カケルは、ミリアムの能力に呼応するように、自身の予測能力を極限まで高める。彼の脳内で、過去の記憶の断片、未来の可能性、そしてミリアムが感知する空間の「音」が、螺旋状に絡み合い、一つに収束していく。まるで、宇宙の法則が彼らの脳内で再構築されるかのように。
そして、カケルは見た。
装置を停止させるための「誤差ゼロ」のタイミング。それは、ミリアムが感知する「不協和音」が、一瞬だけ、完璧な「ハーモニー」へと変化する刹那。そして、そのハーモニーを、さらに別の周波数で打ち消すことで、惑星核への影響を完全にゼロにする、奇跡的なプロセス。それは、システムに致命的な損傷を与えかねない、荒業。だが、これしか方法はない。

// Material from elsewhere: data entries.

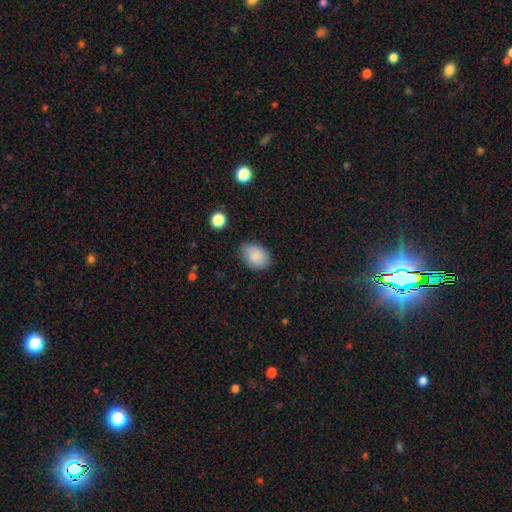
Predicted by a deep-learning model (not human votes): smooth 86%, star or artifact 8%, featured or disk 6%. Down the decision tree: how rounded — in between (78%); merging — none (72%).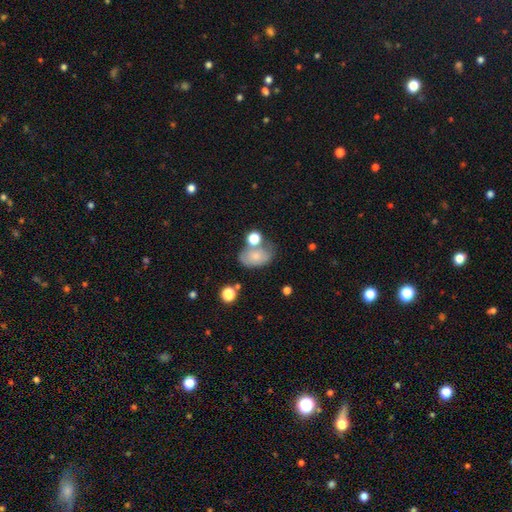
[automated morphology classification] A smooth galaxy with no disk features (70%) that is in between round and cigar-shaped (83%).

Vote fractions:
- Smooth or featured? smooth: 70% / featured or disk: 20% / star or artifact: 10%
- How rounded? in between: 83% / round: 15% / cigar-shaped: 1%
- Merging? none: 43% / minor disturbance: 24% / merger: 21% / major disturbance: 12%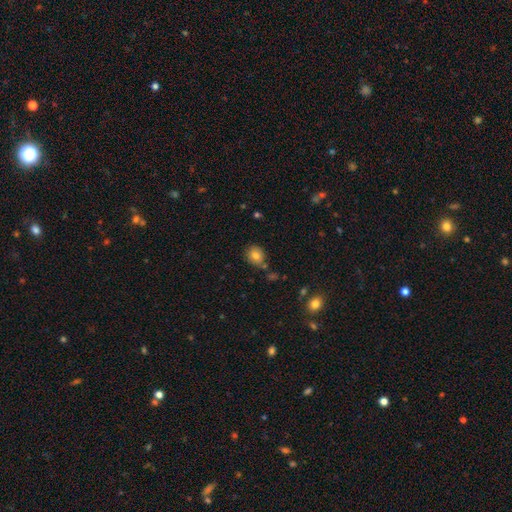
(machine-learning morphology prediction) This is likely a smooth galaxy (79%). How rounded: likely round (73%). Merging: likely none (74%).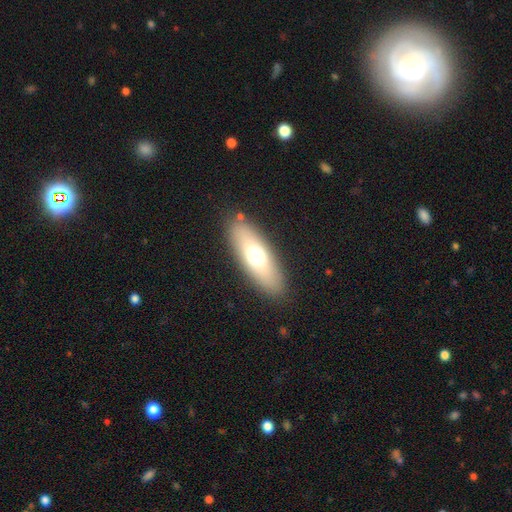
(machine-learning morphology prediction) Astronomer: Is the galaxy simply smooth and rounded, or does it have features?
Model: smooth — 63%.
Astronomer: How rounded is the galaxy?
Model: in between — 65%.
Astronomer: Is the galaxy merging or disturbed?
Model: none — 86%.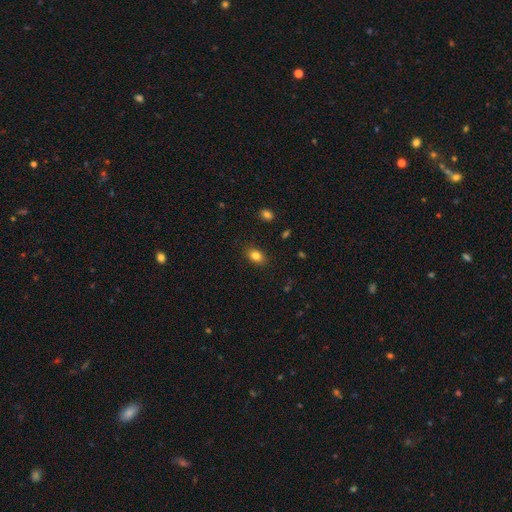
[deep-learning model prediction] Smooth or featured: smooth — 83% (star or artifact — 10%)
How rounded: in between — 79% (round — 19%)
Merging: none — 86% (minor disturbance — 10%)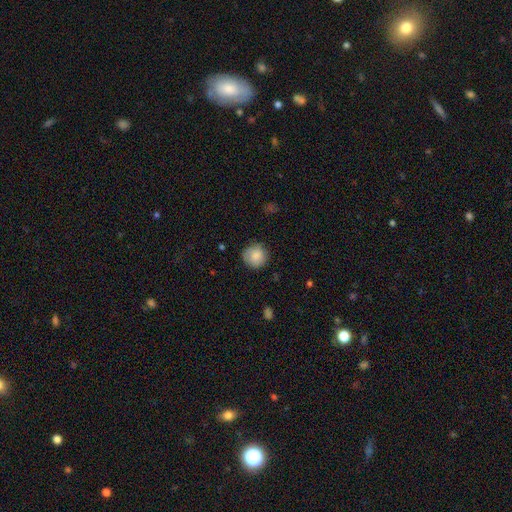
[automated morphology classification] type=smooth (83%); roundness=round (91%); merging=none (80%).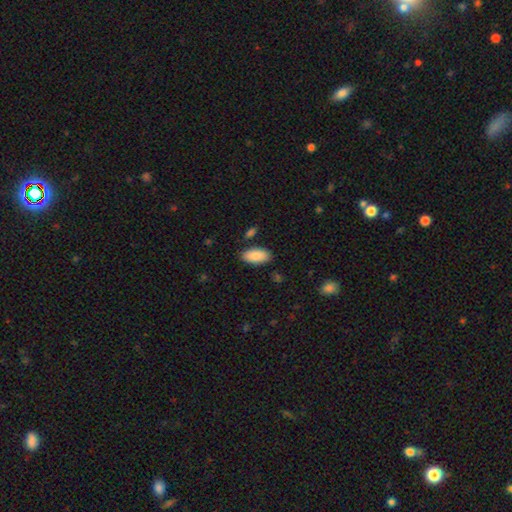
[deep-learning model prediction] Q: Smooth or featured?
A: smooth (88%); runner-up: featured or disk (6%)
Q: How rounded?
A: in between (94%); runner-up: cigar-shaped (4%)
Q: Merging?
A: none (85%); runner-up: minor disturbance (10%)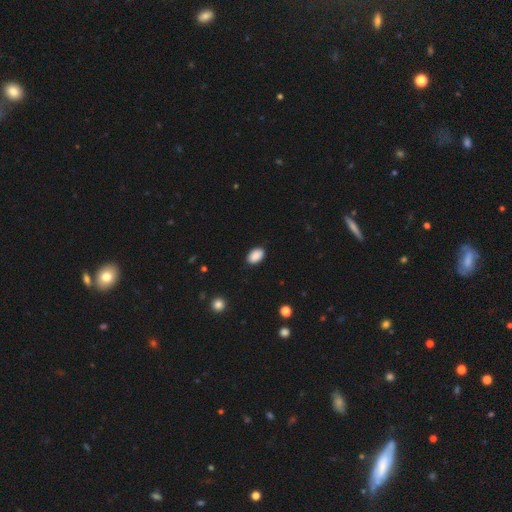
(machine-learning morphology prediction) A smooth galaxy with no disk features (90%) that is in between round and cigar-shaped (87%). Merging: none (88%).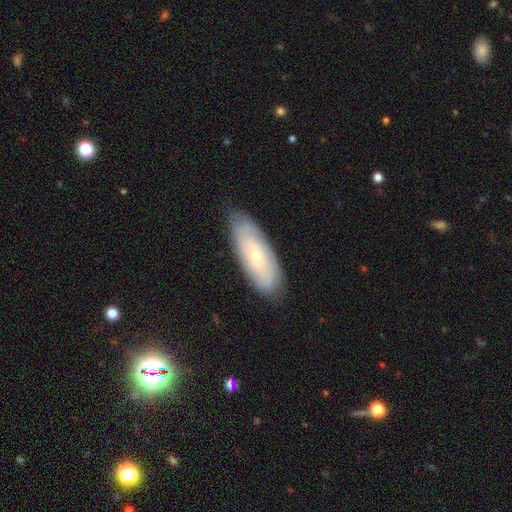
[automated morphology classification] Smooth or featured: featured or disk — 52% (smooth — 41%)
Edge-on disk: no — 82% (yes — 18%)
Merging: none — 81% (minor disturbance — 15%)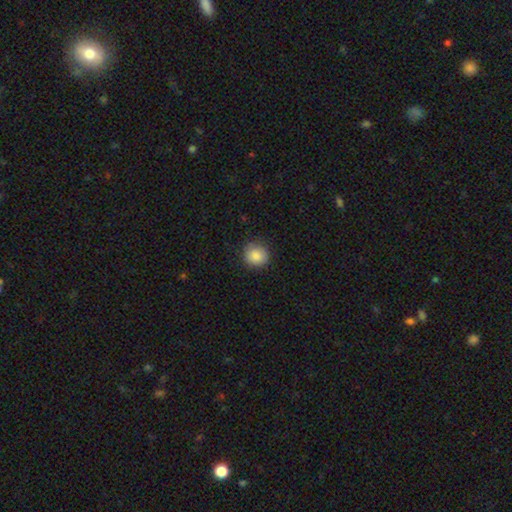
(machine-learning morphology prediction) This is clearly a smooth galaxy (87%). How rounded: clearly round (88%). Merging: clearly none (86%).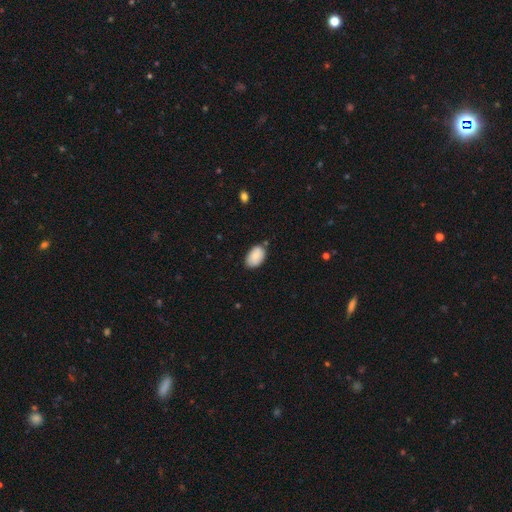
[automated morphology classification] type=smooth (85%); roundness=in between (92%); merging=none (73%).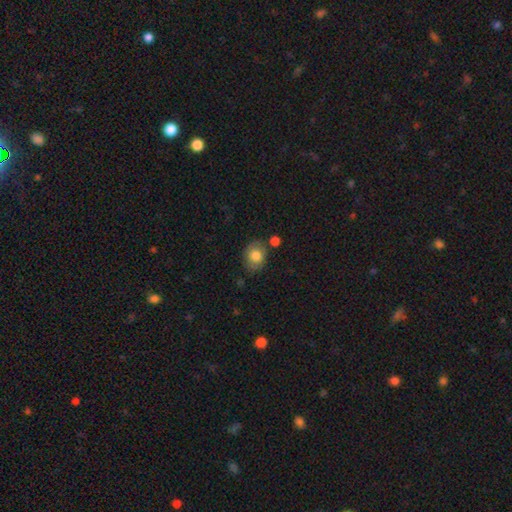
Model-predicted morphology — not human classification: Smooth or featured: smooth — 77% (featured or disk — 16%)
How rounded: in between — 56% (round — 43%)
Merging: none — 71% (minor disturbance — 17%)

「ノア!メインリアクターの再起動は間に合わなくてもいい!この装置の中央制御コアへ直接ハッキングしろ!そして、俺が指示する周波数とタイミングで、緊急エネルギーパルスを流し込むんだ!」
カケルの声が、地下空間に響き渡った。彼の予測は、もう何一つ疑いようがなかった。彼とミリアムの完璧な共鳴が導き出した、まさに唯一の突破口だった。
ノアの顔に、驚きと同時に、確かな理解の色が浮かんだ。彼の天才的な頭脳が、カケルの指示の意味を瞬時に把握したのだ。
「その方法が……あったのか!だが、危険すぎるぞ、カケル!直接ハッキングは、システムに致命的な損傷を与える可能性がある!最悪、この装置そのものが爆発するぞ!」
「構うな!惑星が崩壊するよりマシだ!俺の予測は完璧だ!エミリー、イヴァン!ノアを援護しろ!俺とミリアムは、最後の照準を行う!」
カケルは、ミリアムの手を握りしめ、装置のコアへと視線を固定した。惑星エリオンの運命は、今、彼らの共鳴する能力と、チームYの連携、そしてそれぞれの信じる正義に託された。傭兵たちの足音が間近に迫る中、彼らの最後の戦いが、いよいよ幕を開ける。